Eh bien, tu as bien raison ! Cela reste une reconstitution historique intéressante, basée sur de la documentation réelle, avec une vision de la révolution française nouvelle (pour moi en tout cas), ce qui en fait un livre qui mérite vraiment qu’on s’y arrête.
Malgré ton avis en demi-teinte, il m’intéresse toujours !
Tu as raison d’être intéressée, c’est un livre intéressant !
C’est bizarre qu’avec toutes ces qualités, ce soit un livre ennuyeux ! Mais c’est vrai que c’est difficile parfois pour un écrivain de trouver le juste milieu entre le documentaire et le roman.
Ses qualités sont justement là pour rattraper les passages rébarbatifs 😉
Entièrement d’accord sur l’intérêt du livre, sur la démarche, et le style qui correspond parfaitement au fond. Mais je me suis ennuyée, et encore plus que toi car j’ai mis longtemps à le terminer (malgré sa taille), l’entrecoupant d’autres lectures car je n’y prenais aucun plaisir… une rencontre ratée pour moi !
Je ne peux que te comprendre … Mon ennui n’a pas été permanent, mais c’est vrai qu’il a bien été présent quand même.
C’est un livre que j’ai beaucoup aimé mais effectivement, j’ai eu quelques baisses de concentration à cause d’énumérations et de détails que j’ai trouvés un peu barbants
Je vois que l’on partage la même impression, ça me rassure 🙂
Cette lecture ne me tente pas.
Une autre te tentera mieux bientôt 🙂
J’aurais sans doute partagé tes réserves si le livre avait été plus long. Mais il est très bref et produit, je trouve, une sorte de fulgurance qui m’a permis de beaucoup l’apprécier.
C’est vrai qu’il est très bref, et la longueur choisie lui convient tout à fait.
Grand grand plaisir hier d’échanger avec lui aux Rendez-Vous de l’Histoire. Il a lu le passage des noms, cette incroyable (et osée littérairement parlant) liste de quelques-uns de ceux qui ont participé à cette journée : elle prend encore plus de sens dans sa bouche, elle fait monde,foule, présence incarnée. Ah, que j’ai aimé ce livre !
J’aurais du entendre la lecture de cette liste, je suis certaine que cela m’aurait donné une autre vision de ce texte ! Je n’ai pas ressenti à la lecture cette impression de foule, de présence incarnée, mais seulement de liste un peu répétitive …

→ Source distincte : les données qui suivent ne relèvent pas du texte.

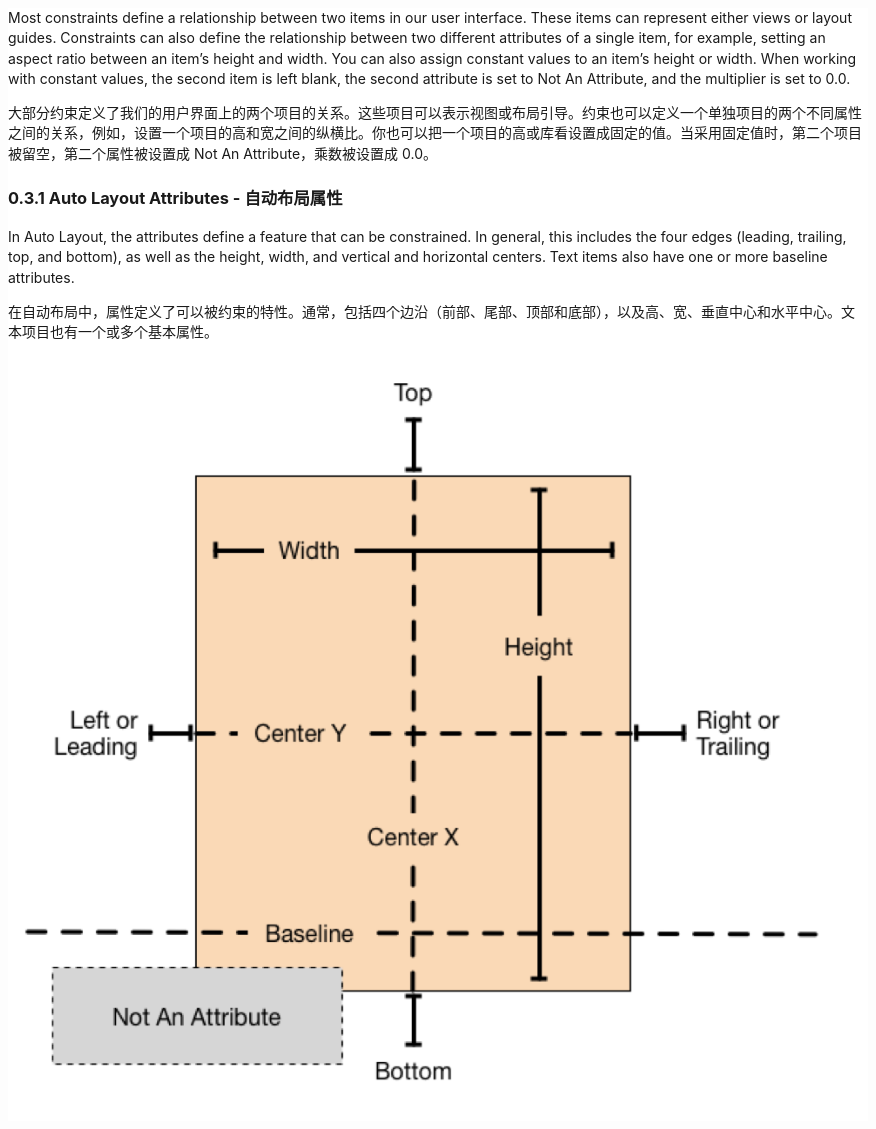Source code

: Most constraints define a relationship between two items in our user interface. These items can represent either views or layout guides. Constraints can also define the relationship between two different attributes of a single item, for example, setting an aspect ratio between an item’s height and width. You can also assign constant values to an item’s height or width. When working with constant values, the second item is left blank, the second attribute is set to Not An Attribute, and the multiplier is set to 0.0.

大部分约束定义了我们的用户界面上的两个项目的关系。这些项目可以表示视图或布局引导。约束也可以定义一个单独项目的两个不同属性之间的关系，例如，设置一个项目的高和宽之间的纵横比。你也可以把一个项目的高或库看设置成固定的值。当采用固定值时，第二个项目被留空，第二个属性被设置成 Not An Attribute，乘数被设置成 0.0。

### 0.3.1 Auto Layout Attributes - 自动布局属性

In Auto Layout, the attributes define a feature that can be constrained. In general, this includes the four edges (leading, trailing, top, and bottom), as well as the height, width, and vertical and horizontal centers. Text items also have one or more baseline attributes.

在自动布局中，属性定义了可以被约束的特性。通常，包括四个边沿（前部、尾部、顶部和底部），以及高、宽、垂直中心和水平中心。文本项目也有一个或多个基本属性。

![attributes_2x.png](images/attributes_2x.png)

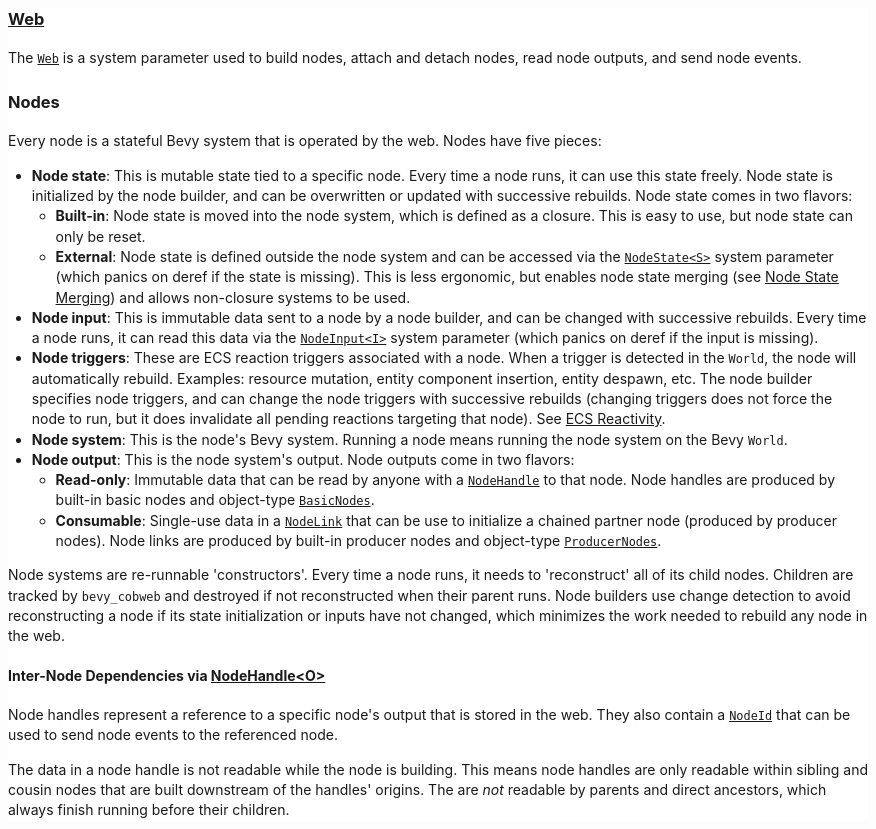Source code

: 
### [Web](bevy_cobweb::Web)

The [`Web`](bevy_cobweb::Web) is a system parameter used to build nodes, attach and detach nodes, read node outputs, and send node events.


### Nodes

Every node is a stateful Bevy system that is operated by the web. Nodes have five pieces:

- **Node state**: This is mutable state tied to a specific node. Every time a node runs, it can use this state freely. Node state is initialized by the node builder, and can be overwritten or updated with successive rebuilds. Node state comes in two flavors:
    - **Built-in**: Node state is moved into the node system, which is defined as a closure. This is easy to use, but node state can only be reset.
    - **External**: Node state is defined outside the node system and can be accessed via the [`NodeState<S>`](bevy_cobweb::NodeState) system parameter (which panics on deref if the state is missing). This is less ergonomic, but enables node state merging (see [Node State Merging](#node-state-merging)) and allows non-closure systems to be used.
- **Node input**: This is immutable data sent to a node by a node builder, and can be changed with successive rebuilds. Every time a node runs, it can read this data via the [`NodeInput<I>`](bevy_cobweb::NodeInput) system parameter (which panics on deref if the input is missing).
- **Node triggers**: These are ECS reaction triggers associated with a node. When a trigger is detected in the `World`, the node will automatically rebuild. Examples: resource mutation, entity component insertion, entity despawn, etc. The node builder specifies node triggers, and can change the node triggers with successive rebuilds (changing triggers does not force the node to run, but it does invalidate all pending reactions targeting that node). See [ECS Reactivity](#ecs-reactivity).
- **Node system**: This is the node's Bevy system. Running a node means running the node system on the Bevy `World`.
- **Node output**: This is the node system's output. Node outputs come in two flavors:
    - **Read-only**: Immutable data that can be read by anyone with a [`NodeHandle`](bevy_cobweb::NodeHandle) to that node. Node handles are produced by built-in basic nodes and object-type [`BasicNodes`](bevy_cobweb::BasicNode).
    - **Consumable**: Single-use data in a [`NodeLink`](bevy_cobweb::NodeLink) that can be use to initialize a chained partner node (produced by producer nodes). Node links are produced by built-in producer nodes and object-type [`ProducerNodes`](bevy_cobweb::ProducerNode).

Node systems are re-runnable 'constructors'. Every time a node runs, it needs to 'reconstruct' all of its child nodes. Children are tracked by `bevy_cobweb` and destroyed if not reconstructed when their parent runs. Node builders use change detection to avoid reconstructing a node if its state initialization or inputs have not changed, which minimizes the work needed to rebuild any node in the web.

#### Inter-Node Dependencies via [NodeHandle\<O\>](bevy_cobweb::NodeHandle)

Node handles represent a reference to a specific node's output that is stored in the web. They also contain a [`NodeId`](bevy_cobweb::NodeId) that can be used to send node events to the referenced node.

The data in a node handle is not readable while the node is building. This means node handles are only readable within sibling and cousin nodes that are built downstream of the handles' origins. The are *not* readable by parents and direct ancestors, which always finish running before their children.
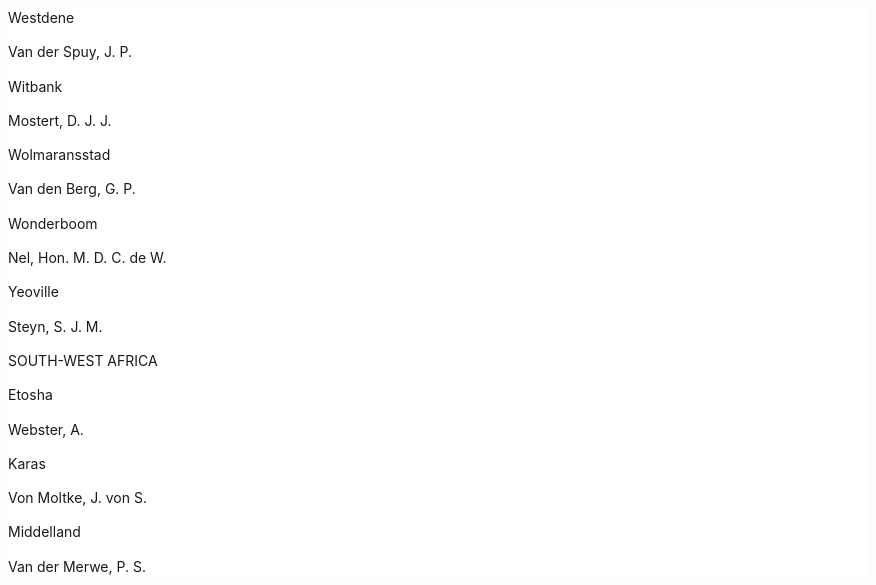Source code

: <td><p>Westdene</p></td>

<td><p>Van der Spuy, J. P.</p></td>

</tr>

<tr>

<td><p>Witbank</p></td>

<td><p>Mostert, D. J. J.</p></td>

</tr>

<tr>

<td><p>Wolmaransstad</p></td>

<td><p>Van den Berg, G. P.</p></td>

</tr>

<tr>

<td><p>Wonderboom</p></td>

<td><p>Nel, Hon. M. D. C. de W.</p></td>

</tr>

<tr>

<td><p>Yeoville</p></td>

<td><p>Steyn, S. J. M.</p></td>

</tr>

<tr>

<td colspan="2"><p>SOUTH-WEST AFRICA</p></td>

</tr>

<tr>

<td><p>Etosha</p></td>

<td><p>Webster, A.</p></td>

</tr>

<tr>

<td><p>Karas</p></td>

<td><p>Von Moltke, J. von S.</p></td>

</tr>

<tr>

<td><p>Middelland</p></td>

<td><p>Van der Merwe, P. S.</p></td>
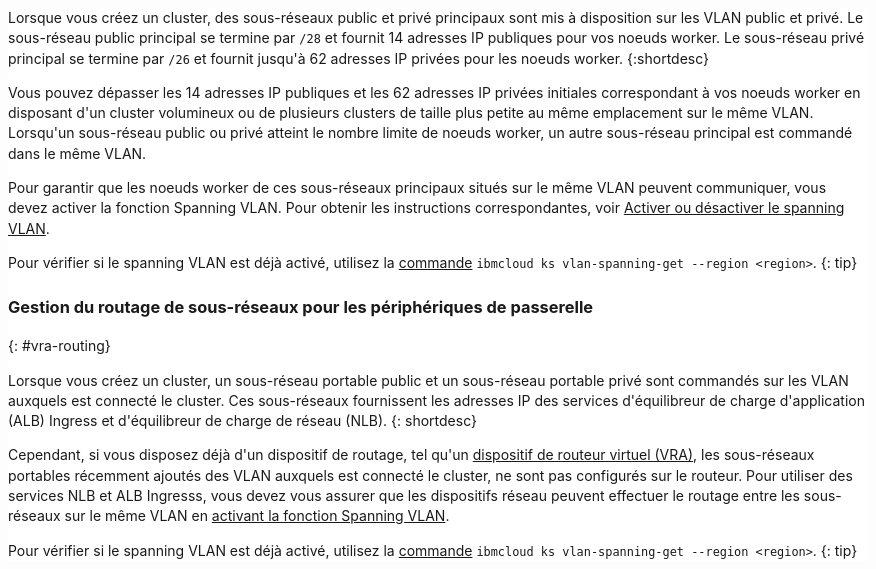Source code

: Lorsque vous créez un cluster, des sous-réseaux public et privé principaux sont mis à disposition sur les VLAN public et privé. Le sous-réseau public principal se termine par `/28` et fournit 14 adresses IP publiques pour vos noeuds worker. Le sous-réseau privé principal se termine par `/26` et fournit jusqu'à 62 adresses IP privées pour les noeuds worker.
{:shortdesc}

Vous pouvez dépasser les 14 adresses IP publiques et les 62 adresses IP privées initiales correspondant à vos noeuds worker en disposant d'un cluster volumineux ou de plusieurs clusters de taille plus petite au même emplacement sur le même VLAN. Lorsqu'un sous-réseau public ou privé atteint le nombre limite de noeuds worker, un autre sous-réseau principal est commandé dans le même VLAN.

Pour garantir que les noeuds worker de ces sous-réseaux principaux situés sur le même VLAN peuvent communiquer, vous devez activer la fonction Spanning VLAN. Pour obtenir les instructions correspondantes, voir [Activer ou désactiver le spanning VLAN](/docs/infrastructure/vlans?topic=vlans-vlan-spanning#vlan-spanning).

Pour vérifier si le spanning VLAN est déjà activé, utilisez la [commande](/docs/containers?topic=containers-cli-plugin-kubernetes-service-cli#cs_vlan_spanning_get) `ibmcloud ks vlan-spanning-get --region <region>`.
{: tip}

### Gestion du routage de sous-réseaux pour les périphériques de passerelle
{: #vra-routing}

Lorsque vous créez un cluster, un sous-réseau portable public et un sous-réseau portable privé sont commandés sur les VLAN auxquels est connecté le cluster. Ces sous-réseaux fournissent les adresses IP des services d'équilibreur de charge d'application (ALB) Ingress et d'équilibreur de charge de réseau (NLB).
{: shortdesc}

Cependant, si vous disposez déjà d'un dispositif de routage, tel qu'un [dispositif de routeur virtuel (VRA)](/docs/infrastructure/virtual-router-appliance?topic=virtual-router-appliance-about-the-vra#about-the-vra), les sous-réseaux portables récemment ajoutés des VLAN auxquels est connecté le cluster, ne sont pas configurés sur le routeur. Pour utiliser des services NLB et ALB Ingresss, vous devez vous assurer que les dispositifs réseau peuvent effectuer le routage entre les sous-réseaux sur le même VLAN en [activant la fonction Spanning VLAN](/docs/infrastructure/vlans?topic=vlans-vlan-spanning#vlan-spanning).

Pour vérifier si le spanning VLAN est déjà activé, utilisez la [commande](/docs/containers?topic=containers-cli-plugin-kubernetes-service-cli#cs_vlan_spanning_get) `ibmcloud ks vlan-spanning-get --region <region>`.
{: tip}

Je comprends, mais cette liste est tirée d’une liste existante, j’ai pris ça comme un hommage à tous ces humbles pour une fois connus par des archives, et puis si on regarde les détails, que de métiers disparus, de noms encore dans l’annuaire de nos jours, et puis vuillard de temps en temps intervient par une remarque.
Tu as raison, c’est en effet un hommage et je trouve la démarche louable et intéressante. La difficulté avec un corpus existant, est pour moi toujours la même : ne pas être dans la « copie » de l’archive, d’en rendre la substance en restant intéressant. Cela m’a paru un peu à côté, mais j’ai aimé aussi voir les métiers disparus. Que de paradoxes 😉
Je n’ai jamais lu cet auteur. J’ai noté ce titre pour le découvrir. Ce que tu en dis me refroidit un peu toutefois.
C’est très bien écrit, mais je me suis lassée de certains passages, vraiment malgré moi.